Let $N$ be $\{1,\ldots,n\}$, $R=\{1,\ldots,r\}$. Consider mappings from $N$ to $R$. It is clear that there are $r^n$ such mappings.
Let $G_n$ be the group generated by $n$ length cycle permutation $\alpha=(1,\ldots,n)$. $G_n$ contains all powers of $\alpha$.
One can see that the group $G_n$ acts on the set of mappings in the following way. Let $\alpha^k\in G_n$ and $f:R\mapsto N$.
$\alpha^k(f)$ would be the following mapping $(\alpha^k(f))(i)=f(\alpha^k(i))$.
We can use Bernside's lemma to find number of orbits. Now I need to find algorithm to find orbits.

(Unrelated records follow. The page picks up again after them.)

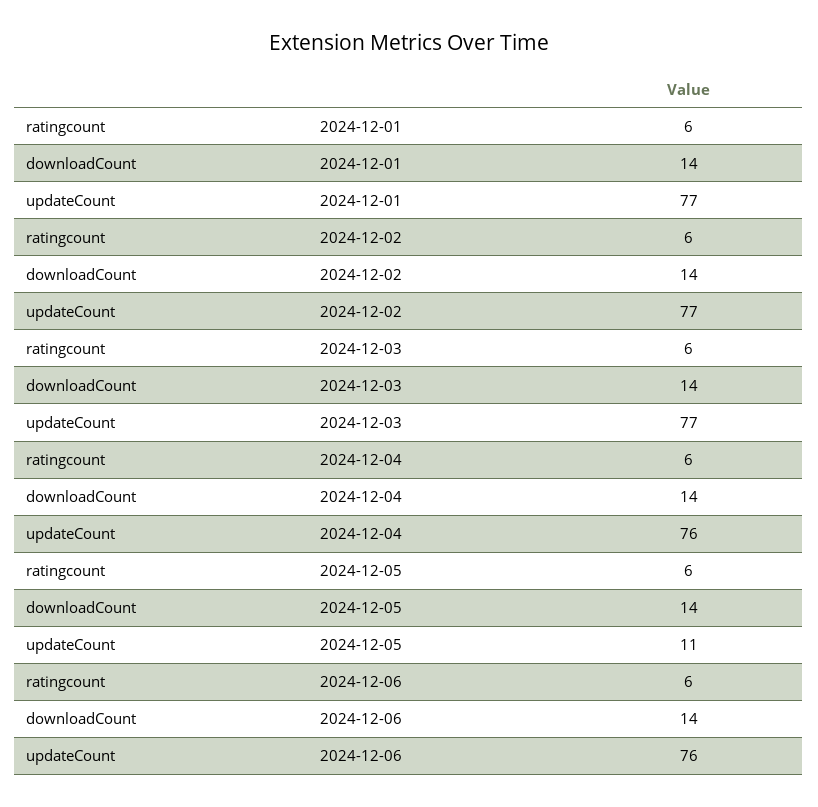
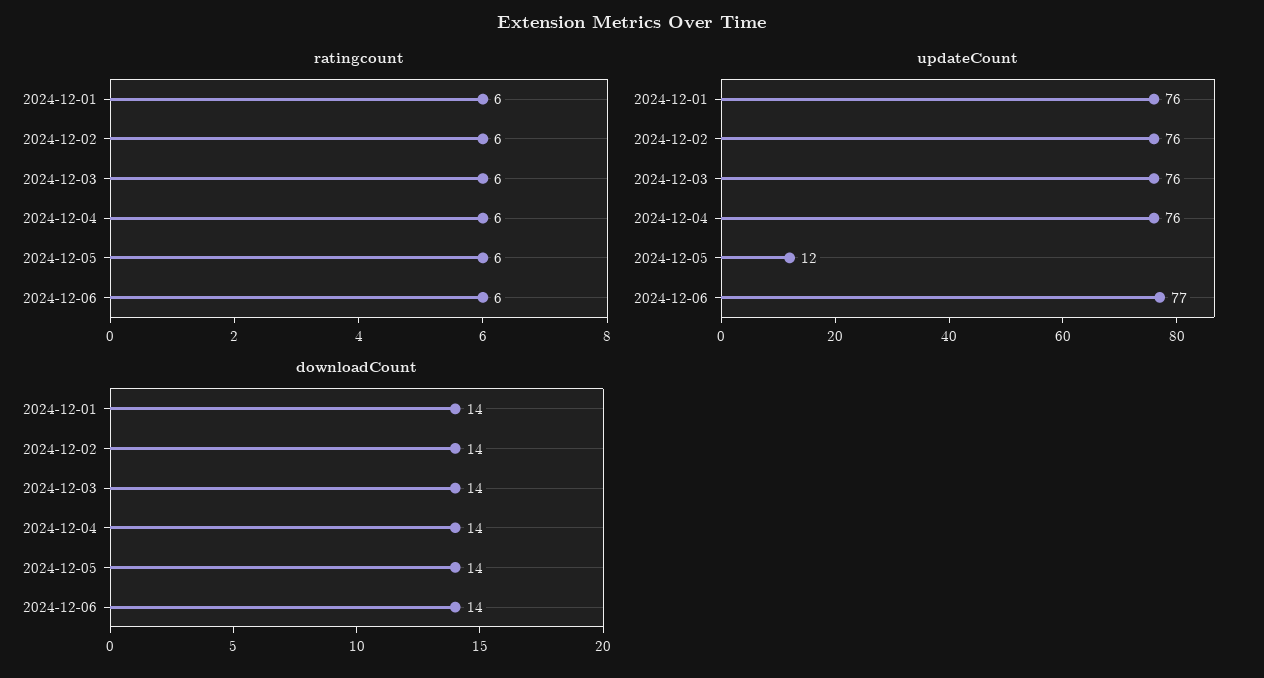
updateCount, 2024-12-01: 77 -> 76
updateCount, 2024-12-02: 77 -> 76
updateCount, 2024-12-03: 77 -> 76
updateCount, 2024-12-05: 11 -> 12
updateCount, 2024-12-06: 76 -> 77

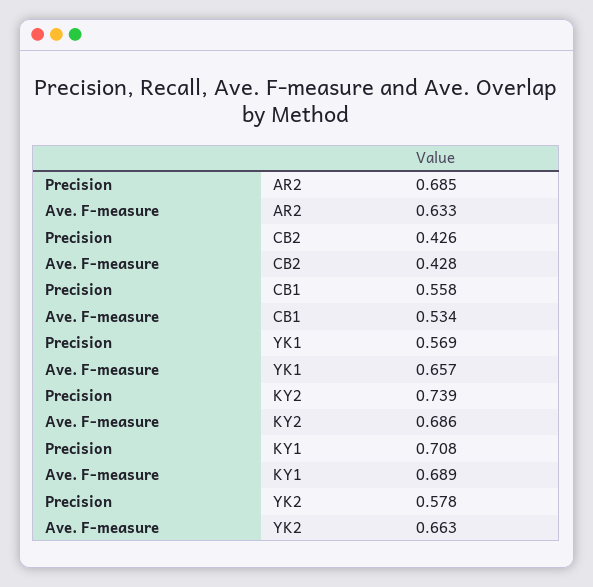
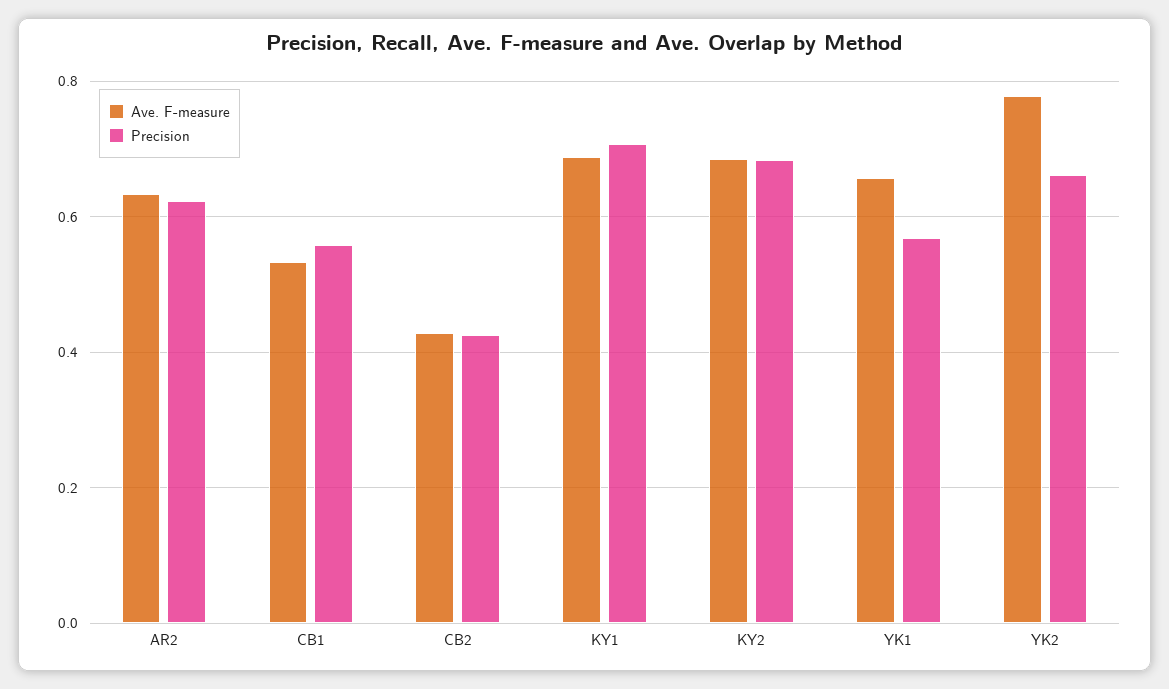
Precision, AR2: 0.685 -> 0.62
Precision, KY2: 0.739 -> 0.68
Precision, YK2: 0.578 -> 0.66
Ave. F-measure, YK2: 0.663 -> 0.78

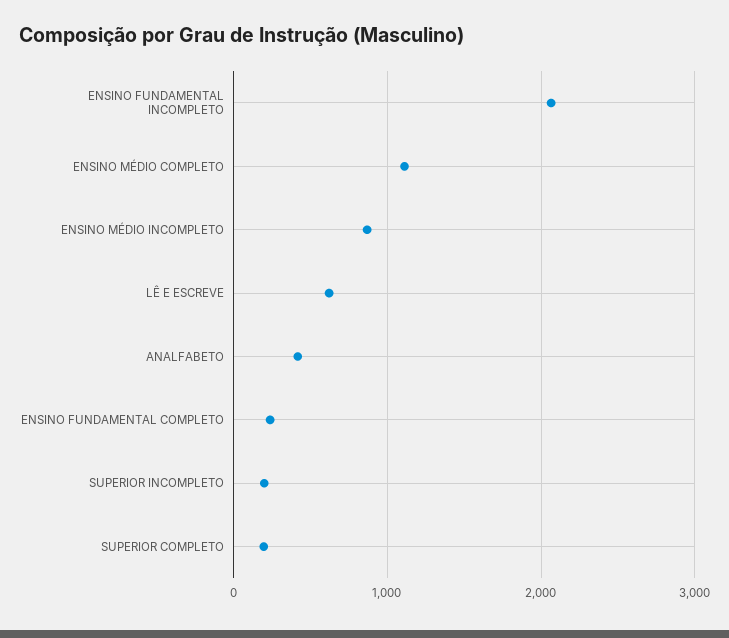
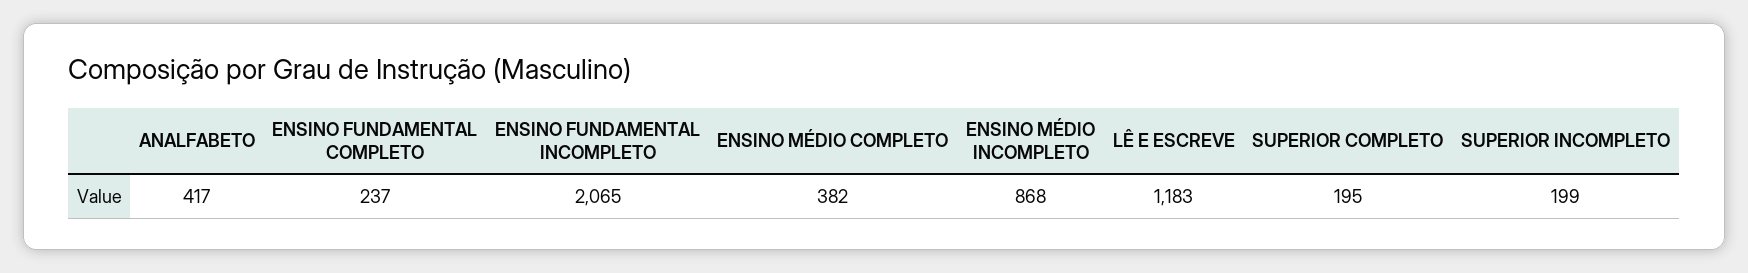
ENSINO MÉDIO COMPLETO: 1100 -> 382
LÊ E ESCREVE: 600 -> 1183

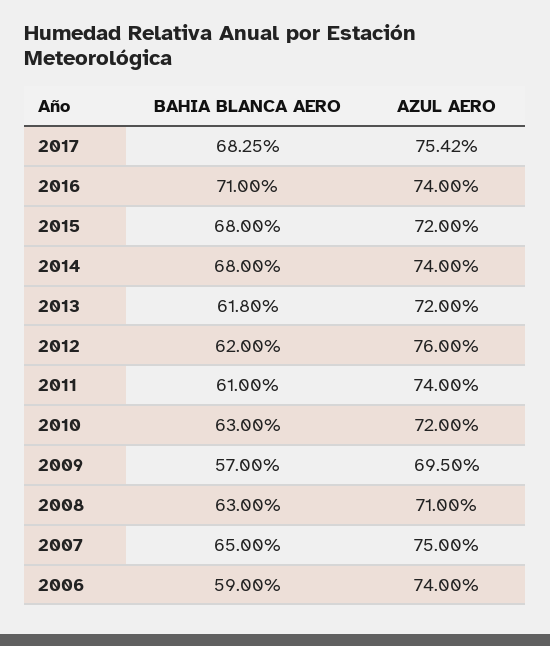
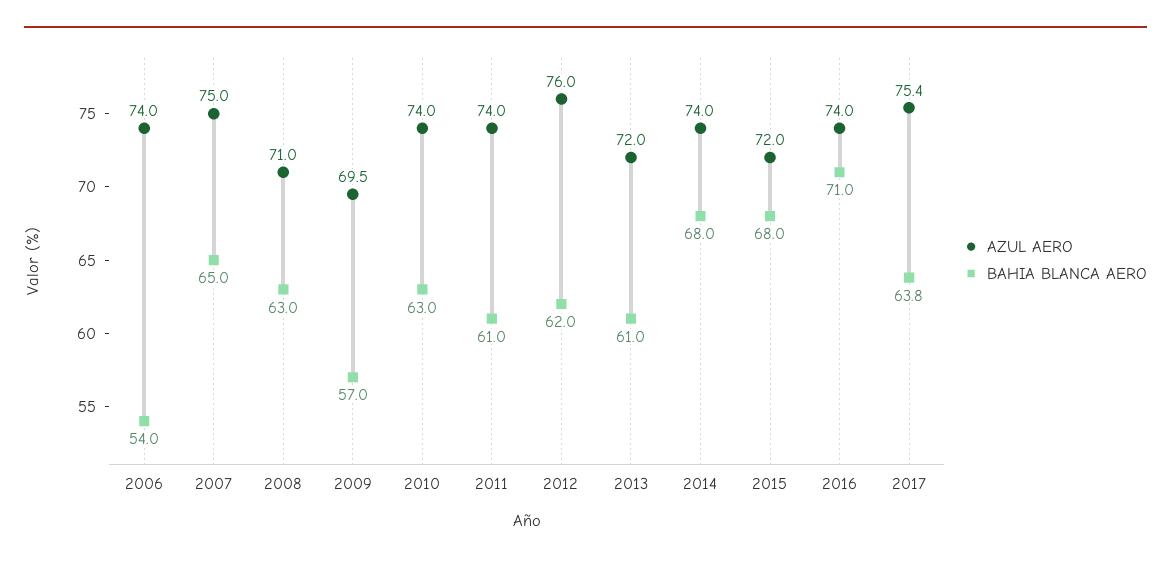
BAHIA BLANCA AERO, 2017: 68.25 -> 63.8
BAHIA BLANCA AERO, 2013: 61.8 -> 61
AZUL AERO, 2010: 72 -> 74
BAHIA BLANCA AERO, 2006: 59 -> 54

By finding orbits I mean finding set or representatives from each orbit.
Here is an example:
$n=4, r=2$.
A mapping from $\{1,2,3,4\}$ to $\{1,2\}$ can be represented by a vector $(f(1),f(2),f(3),f(4))$.
Group $G_4$ would be $\{(1234),(13)(24),(1342),e\}$
One can see that there are following $6$ orbits:
$\{(1,1,1,1)\}$
$\{(2,2,2,2)\}$
$\{(1,1,1,2),(1,1,2,1),(1,2,1,1),(2,1,1,1)\}$
$\{(2,2,2,1),(2,2,1,2),(2,1,2,2),(1,2,2,2)\}$
$\{(2,2,1,1),(2,1,1,2),(1,1,2,2),(1,2,2,1)\}$
$\{(2,1,2,1),(1,2,1,2)\}$
A set of representatives would be the first column.
As a algorithm one can choose the following. Mark all mappings unchecked. At each step get one unchecked mapping, put it in representation set, act group $G_n$ on it, get all resulting mappings and make them checked. Continue until all elements are checked.
I have posted general question for this problem here https://mathoverflow.net/questions/325839/find-representation-set-of-orbits-when-group-acts-on-a-set
I think there should be better algorithm at list for this specific case. Can anyone help?